CPB is a technique that allows the heart-lung machine to take over the lungs and heart function during cardiac surgery by maintaining the blood and oxygen flow to the patient's body.
The main components are:
The patient blood is drained by gravity into the reservoir, the pump push the blood in the oxygenator it gets oxygenated and it is redirect back into the patient arterial blood stream.
The first time a cardiopulmonary bypass machine was successfully used during a cardiac operation was on the 6th of May 1953. The operation was an atrial septal defect performed by John Gibbon.
It is one of the main components of the heart lung machine. This device allowed the exchanging of oxygen and carbon dioxide in the patient blood flow by diffusion. The oxygenator replace the patient lungs function during cardiac surgical procedures. The oxygenator membrane are hollow microporous polypropylene fibres (100–200 μm internal diameter).
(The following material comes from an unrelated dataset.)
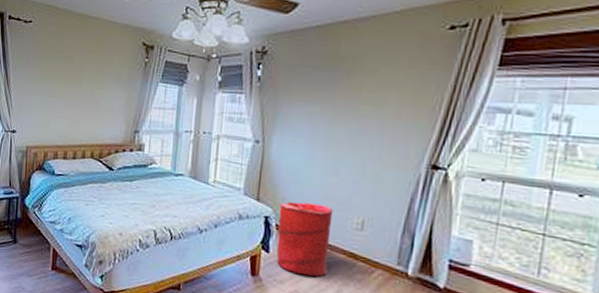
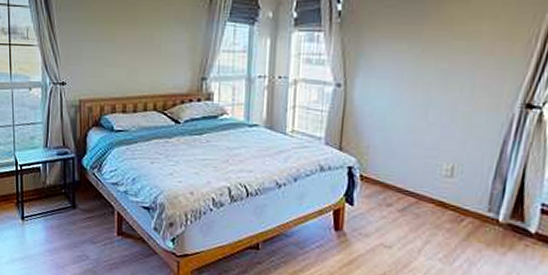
laundry hamper: present [276,201,334,277] -> none [361,149,422,229]

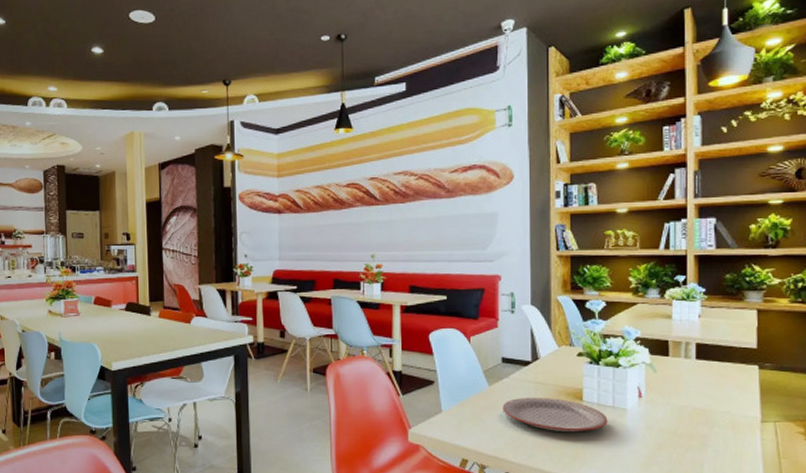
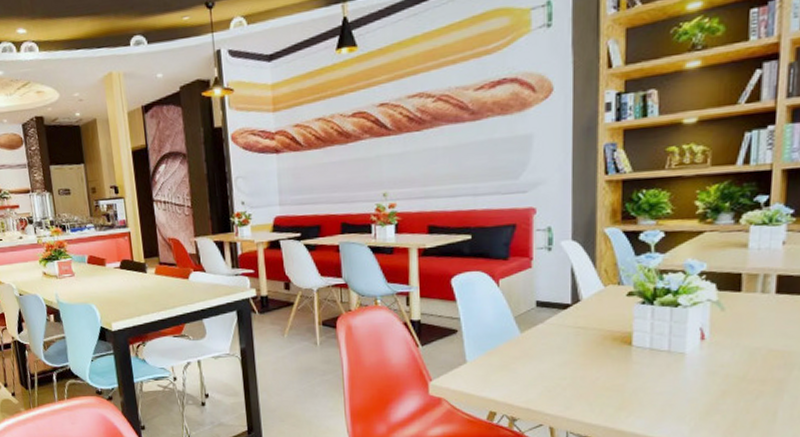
plate: present [503,397,608,433] -> none [536,343,662,381]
The intended use of the cardiotomy reservoir during cardiopulmonary bypass is to create a fluid collection chamber for the patient blood and filter any foreign particles coming from the surgical field (20 - 40 micron filtration capability).
The cardioplegia solution is a myocardial protection technique that cause electromechanical arrest that reduce the heart oxygen consumption during bypass. This solution allows the surgeon to manipulate the heart freely and conduct a safe surgery.
There are mainly two different kind a pumps: roller and centrifugal. These devices allow the blood to circulate from and to the patient's body.
Roller pumps use a peristaltic motion to push the blood around the CPB circuit. These are to most common pumps used for cardiopulmonary bypass.
Centrifugal pumps use centrifuge force to push the blood into and out the pump.
Heater cooler is used to efficiently manage the patient temperature during cardiac surgery. Hypothermia is frequently used during bypass to protect the patients organs.
Cannulas are the devices that allowed the cardiopulmonary bypass circuit to be connected to the heart lung machine. Without this it would be impossible to deliver or drain the patient's blood. The Venous cannula drains deoxygenated blood into the CPB and the Arterial cannula give back to the heart oxygenated blood.